Reproduce the data in its entirety, exactly as written.

[RECORDS SUPPLIED]

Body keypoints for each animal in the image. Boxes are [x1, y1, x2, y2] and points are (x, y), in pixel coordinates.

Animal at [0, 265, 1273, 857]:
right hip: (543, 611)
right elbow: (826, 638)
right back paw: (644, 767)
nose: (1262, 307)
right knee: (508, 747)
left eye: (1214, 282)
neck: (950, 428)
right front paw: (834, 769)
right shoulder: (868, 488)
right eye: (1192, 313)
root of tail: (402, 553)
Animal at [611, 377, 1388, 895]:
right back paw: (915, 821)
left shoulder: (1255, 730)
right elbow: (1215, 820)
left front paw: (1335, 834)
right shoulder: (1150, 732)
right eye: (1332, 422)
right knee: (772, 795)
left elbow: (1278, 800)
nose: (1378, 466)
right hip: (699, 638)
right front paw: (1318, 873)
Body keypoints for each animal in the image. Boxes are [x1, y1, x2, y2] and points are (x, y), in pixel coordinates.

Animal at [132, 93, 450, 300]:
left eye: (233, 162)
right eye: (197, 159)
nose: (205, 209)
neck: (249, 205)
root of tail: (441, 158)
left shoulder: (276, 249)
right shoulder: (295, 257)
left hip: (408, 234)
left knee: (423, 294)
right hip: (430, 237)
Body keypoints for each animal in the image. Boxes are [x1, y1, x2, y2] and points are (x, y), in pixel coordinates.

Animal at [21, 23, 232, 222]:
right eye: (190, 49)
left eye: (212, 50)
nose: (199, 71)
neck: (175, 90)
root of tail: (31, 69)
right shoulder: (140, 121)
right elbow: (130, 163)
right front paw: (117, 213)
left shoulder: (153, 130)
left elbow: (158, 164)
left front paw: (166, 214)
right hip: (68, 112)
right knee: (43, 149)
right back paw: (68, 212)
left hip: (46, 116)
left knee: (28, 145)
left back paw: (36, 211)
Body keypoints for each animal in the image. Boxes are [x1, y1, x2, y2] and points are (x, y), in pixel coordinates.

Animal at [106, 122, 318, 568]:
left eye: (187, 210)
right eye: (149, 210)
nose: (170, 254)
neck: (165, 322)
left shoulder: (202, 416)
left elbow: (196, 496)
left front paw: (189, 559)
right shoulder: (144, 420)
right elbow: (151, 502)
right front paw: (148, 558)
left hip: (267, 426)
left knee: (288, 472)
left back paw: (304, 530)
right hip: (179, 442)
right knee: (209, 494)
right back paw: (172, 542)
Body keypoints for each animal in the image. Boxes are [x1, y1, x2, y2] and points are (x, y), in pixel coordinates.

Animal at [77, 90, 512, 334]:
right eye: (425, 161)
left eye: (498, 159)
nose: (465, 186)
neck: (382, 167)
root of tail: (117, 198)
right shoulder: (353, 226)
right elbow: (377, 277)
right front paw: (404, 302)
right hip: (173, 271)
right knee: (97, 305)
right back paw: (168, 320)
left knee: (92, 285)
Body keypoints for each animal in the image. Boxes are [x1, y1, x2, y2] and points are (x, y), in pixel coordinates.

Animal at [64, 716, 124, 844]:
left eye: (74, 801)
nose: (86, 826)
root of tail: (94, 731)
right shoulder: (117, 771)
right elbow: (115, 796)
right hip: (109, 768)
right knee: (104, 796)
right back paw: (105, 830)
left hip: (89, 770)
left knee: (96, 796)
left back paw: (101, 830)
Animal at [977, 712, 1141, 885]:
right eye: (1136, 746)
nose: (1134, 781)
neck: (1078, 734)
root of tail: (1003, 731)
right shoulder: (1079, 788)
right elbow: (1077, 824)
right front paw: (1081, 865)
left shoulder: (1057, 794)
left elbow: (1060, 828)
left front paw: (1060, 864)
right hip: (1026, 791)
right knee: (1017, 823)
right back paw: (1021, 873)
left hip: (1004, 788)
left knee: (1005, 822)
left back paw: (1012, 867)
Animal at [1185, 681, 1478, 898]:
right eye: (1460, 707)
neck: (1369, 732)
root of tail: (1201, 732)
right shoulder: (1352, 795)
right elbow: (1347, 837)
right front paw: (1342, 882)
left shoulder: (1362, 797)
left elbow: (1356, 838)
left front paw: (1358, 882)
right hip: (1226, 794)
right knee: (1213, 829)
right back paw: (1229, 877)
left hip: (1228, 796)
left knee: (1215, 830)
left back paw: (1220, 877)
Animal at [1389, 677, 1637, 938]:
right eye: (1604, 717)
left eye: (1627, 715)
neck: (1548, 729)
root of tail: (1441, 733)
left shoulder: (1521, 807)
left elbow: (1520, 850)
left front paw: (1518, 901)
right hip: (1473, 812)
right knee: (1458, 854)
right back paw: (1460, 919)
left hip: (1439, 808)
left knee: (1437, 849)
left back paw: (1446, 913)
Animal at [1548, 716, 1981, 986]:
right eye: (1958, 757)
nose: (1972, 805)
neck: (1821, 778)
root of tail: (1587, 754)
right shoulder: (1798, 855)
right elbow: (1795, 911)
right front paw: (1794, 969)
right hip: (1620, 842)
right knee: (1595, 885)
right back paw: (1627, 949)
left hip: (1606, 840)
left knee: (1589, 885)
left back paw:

[/RECORDS SUPPLIED]

## REPLY TO THE EXERCISE
Body keypoints for each animal in the image. Boxes are [x1, y1, x2, y2] and points are (x, y), in pixel coordinates.

Animal at [0, 265, 1273, 857]:
right hip: (543, 611)
right elbow: (826, 638)
right back paw: (644, 767)
nose: (1262, 307)
right knee: (508, 747)
left eye: (1214, 282)
neck: (950, 428)
right front paw: (834, 769)
right shoulder: (868, 488)
right eye: (1192, 313)
root of tail: (402, 553)
Animal at [611, 377, 1388, 895]:
right back paw: (915, 821)
left shoulder: (1255, 730)
right elbow: (1215, 820)
left front paw: (1335, 834)
right shoulder: (1150, 732)
right eye: (1332, 422)
right knee: (772, 795)
left elbow: (1278, 800)
nose: (1378, 466)
right hip: (699, 638)
right front paw: (1318, 873)
Body keypoints for each animal in the image. Boxes are [x1, y1, x2, y2] and points are (x, y), in pixel coordinates.

Animal at [132, 93, 450, 300]:
left eye: (233, 162)
right eye: (197, 159)
nose: (205, 209)
neck: (249, 205)
root of tail: (441, 158)
left shoulder: (276, 249)
right shoulder: (295, 257)
left hip: (408, 234)
left knee: (423, 294)
right hip: (430, 237)
Body keypoints for each animal in the image. Boxes are [x1, y1, x2, y2] and points are (x, y), in pixel coordinates.

Animal at [21, 23, 232, 222]:
right eye: (190, 49)
left eye: (212, 50)
nose: (199, 71)
neck: (175, 90)
root of tail: (31, 69)
right shoulder: (140, 121)
right elbow: (130, 163)
right front paw: (117, 213)
left shoulder: (153, 130)
left elbow: (158, 164)
left front paw: (166, 214)
right hip: (68, 112)
right knee: (43, 149)
right back paw: (68, 212)
left hip: (46, 116)
left knee: (28, 145)
left back paw: (36, 211)
Body keypoints for each animal in the image. Boxes are [x1, y1, x2, y2] and points are (x, y), in pixel coordinates.

Animal at [106, 122, 318, 568]:
left eye: (187, 210)
right eye: (149, 210)
nose: (170, 254)
neck: (165, 322)
left shoulder: (202, 416)
left elbow: (196, 496)
left front paw: (189, 559)
right shoulder: (144, 420)
right elbow: (151, 502)
right front paw: (148, 558)
left hip: (267, 426)
left knee: (288, 472)
left back paw: (304, 530)
right hip: (179, 442)
right knee: (209, 494)
right back paw: (172, 542)
Body keypoints for each animal in the image. Boxes are [x1, y1, x2, y2] and points are (x, y), in pixel coordinates.

Animal at [77, 90, 512, 334]:
right eye: (425, 161)
left eye: (498, 159)
nose: (465, 186)
neck: (382, 167)
root of tail: (117, 198)
right shoulder: (353, 226)
right elbow: (377, 277)
right front paw: (404, 302)
right hip: (173, 271)
right knee: (97, 305)
right back paw: (168, 320)
left knee: (92, 285)
Body keypoints for each animal in the image. Boxes are [x1, y1, x2, y2] and points are (x, y), in pixel coordinates.

Animal at [64, 716, 124, 844]:
left eye: (74, 801)
nose: (86, 826)
root of tail: (94, 731)
right shoulder: (117, 771)
right elbow: (115, 796)
right hip: (109, 768)
right knee: (104, 796)
right back paw: (105, 830)
left hip: (89, 770)
left knee: (96, 796)
left back paw: (101, 830)
Animal at [977, 712, 1141, 885]:
right eye: (1136, 746)
nose: (1134, 781)
neck: (1078, 734)
root of tail: (1003, 731)
right shoulder: (1079, 788)
right elbow: (1077, 824)
right front paw: (1081, 865)
left shoulder: (1057, 794)
left elbow: (1060, 828)
left front paw: (1060, 864)
right hip: (1026, 791)
right knee: (1017, 823)
right back paw: (1021, 873)
left hip: (1004, 788)
left knee: (1005, 822)
left back paw: (1012, 867)
Animal at [1185, 681, 1478, 898]:
right eye: (1460, 707)
neck: (1369, 732)
root of tail: (1201, 732)
right shoulder: (1352, 795)
right elbow: (1347, 837)
right front paw: (1342, 882)
left shoulder: (1362, 797)
left elbow: (1356, 838)
left front paw: (1358, 882)
right hip: (1226, 794)
right knee: (1213, 829)
right back paw: (1229, 877)
left hip: (1228, 796)
left knee: (1215, 830)
left back paw: (1220, 877)
Animal at [1389, 677, 1637, 938]:
right eye: (1604, 717)
left eye: (1627, 715)
neck: (1548, 729)
root of tail: (1441, 733)
left shoulder: (1521, 807)
left elbow: (1520, 850)
left front paw: (1518, 901)
right hip: (1473, 812)
right knee: (1458, 854)
right back paw: (1460, 919)
left hip: (1439, 808)
left knee: (1437, 849)
left back paw: (1446, 913)
Animal at [1548, 716, 1981, 986]:
right eye: (1958, 757)
nose: (1972, 805)
neck: (1821, 778)
root of tail: (1587, 754)
right shoulder: (1798, 855)
right elbow: (1795, 911)
right front paw: (1794, 969)
right hip: (1620, 842)
right knee: (1595, 885)
right back paw: (1627, 949)
left hip: (1606, 840)
left knee: (1589, 885)
left back paw:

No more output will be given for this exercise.